* PASSAGE
□ □ □

A data records with a total data length of 2048 points. The sampling frequency is 100 Hz. Each record contains two sinusoids that are adjacent. Each sinusoidal signal is between 300 and 500 points long in a 2048 point record. Each sinusoid will have a different phase shifts and position in the record but will not overlap.

Solution: I have so far done 1. fft of dataset , 2. chopping the dataset and then apply fft , 3. average periodogram with 25% data overlap and 4.bandpass filter and selected (5-6) and (38.5-43.5) and selected two range range1 = 175:440; range2 = 1700:2048; but sill couldn't identify two frequency. Can anyone assist me whether my approach is correct or not?

□ □ □

[Rendered images with their source text]
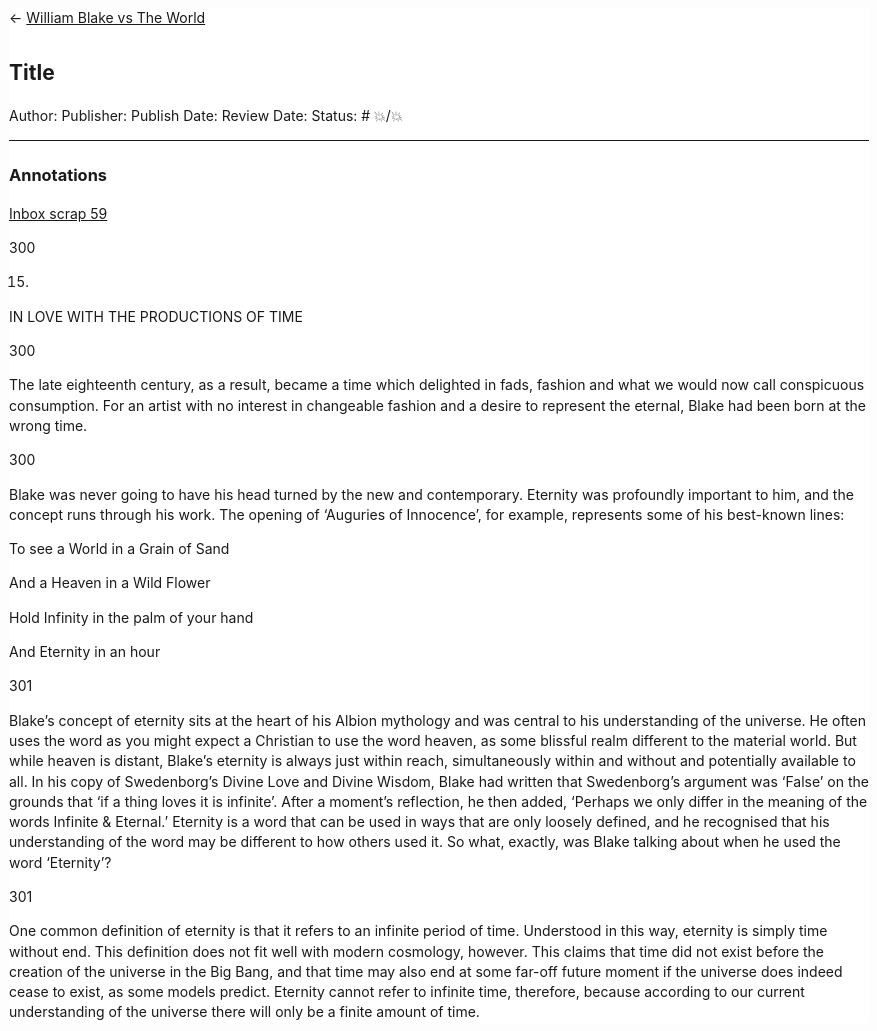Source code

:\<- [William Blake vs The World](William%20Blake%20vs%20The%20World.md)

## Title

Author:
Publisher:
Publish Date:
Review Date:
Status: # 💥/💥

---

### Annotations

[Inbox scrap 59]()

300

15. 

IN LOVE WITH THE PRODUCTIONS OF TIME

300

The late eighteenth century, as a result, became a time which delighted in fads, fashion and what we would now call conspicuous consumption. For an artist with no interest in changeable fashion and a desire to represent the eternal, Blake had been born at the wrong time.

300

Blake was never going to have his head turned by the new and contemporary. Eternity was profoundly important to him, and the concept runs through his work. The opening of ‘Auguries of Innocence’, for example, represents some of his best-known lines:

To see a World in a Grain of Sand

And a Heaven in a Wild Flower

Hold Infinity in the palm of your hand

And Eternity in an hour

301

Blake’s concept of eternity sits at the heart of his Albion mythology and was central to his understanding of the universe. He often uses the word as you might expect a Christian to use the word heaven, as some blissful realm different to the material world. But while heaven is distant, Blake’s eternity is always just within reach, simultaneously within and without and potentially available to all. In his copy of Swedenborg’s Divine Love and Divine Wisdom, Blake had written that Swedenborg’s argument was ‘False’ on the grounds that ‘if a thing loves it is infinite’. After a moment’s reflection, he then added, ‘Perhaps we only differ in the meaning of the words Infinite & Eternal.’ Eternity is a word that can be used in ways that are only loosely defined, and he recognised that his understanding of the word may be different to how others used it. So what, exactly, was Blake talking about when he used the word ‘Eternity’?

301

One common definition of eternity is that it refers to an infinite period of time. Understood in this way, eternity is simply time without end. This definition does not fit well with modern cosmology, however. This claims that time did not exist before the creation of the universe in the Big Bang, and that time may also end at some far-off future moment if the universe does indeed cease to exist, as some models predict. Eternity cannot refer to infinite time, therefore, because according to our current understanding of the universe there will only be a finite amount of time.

□ □ □

* REQUIRED WORK
1. Do these statements agree with the signal-processing question? Answer yes or no for each, and quote the words that decide it. (a) The sampling frequency is 100 Hz. (b) The two sinusoids in each record overlap. (c) The averaged periodogram used 50% data overlap.
2. According to the signal-processing question, how long is each sinusoidal signal within a record?
3. Reproduce everything in the signal-processing question from "A data records" down to "will not overlap.".
This material comes from a different source than the text.

* ANSWERS
1.
(a) Yes: "The sampling frequency is 100 Hz."
(b) No: "but will not overlap."
(c) No: "average periodogram with 25% data overlap"

2. Each sinusoidal signal is between 300 and 500 points long.

3.
A data records with a total data length of 2048 points. The sampling frequency is 100 Hz. Each record contains two sinusoids that are adjacent. Each sinusoidal signal is between 300 and 500 points long in a 2048 point record. Each sinusoid will have a different phase shifts and position in the record but will not overlap.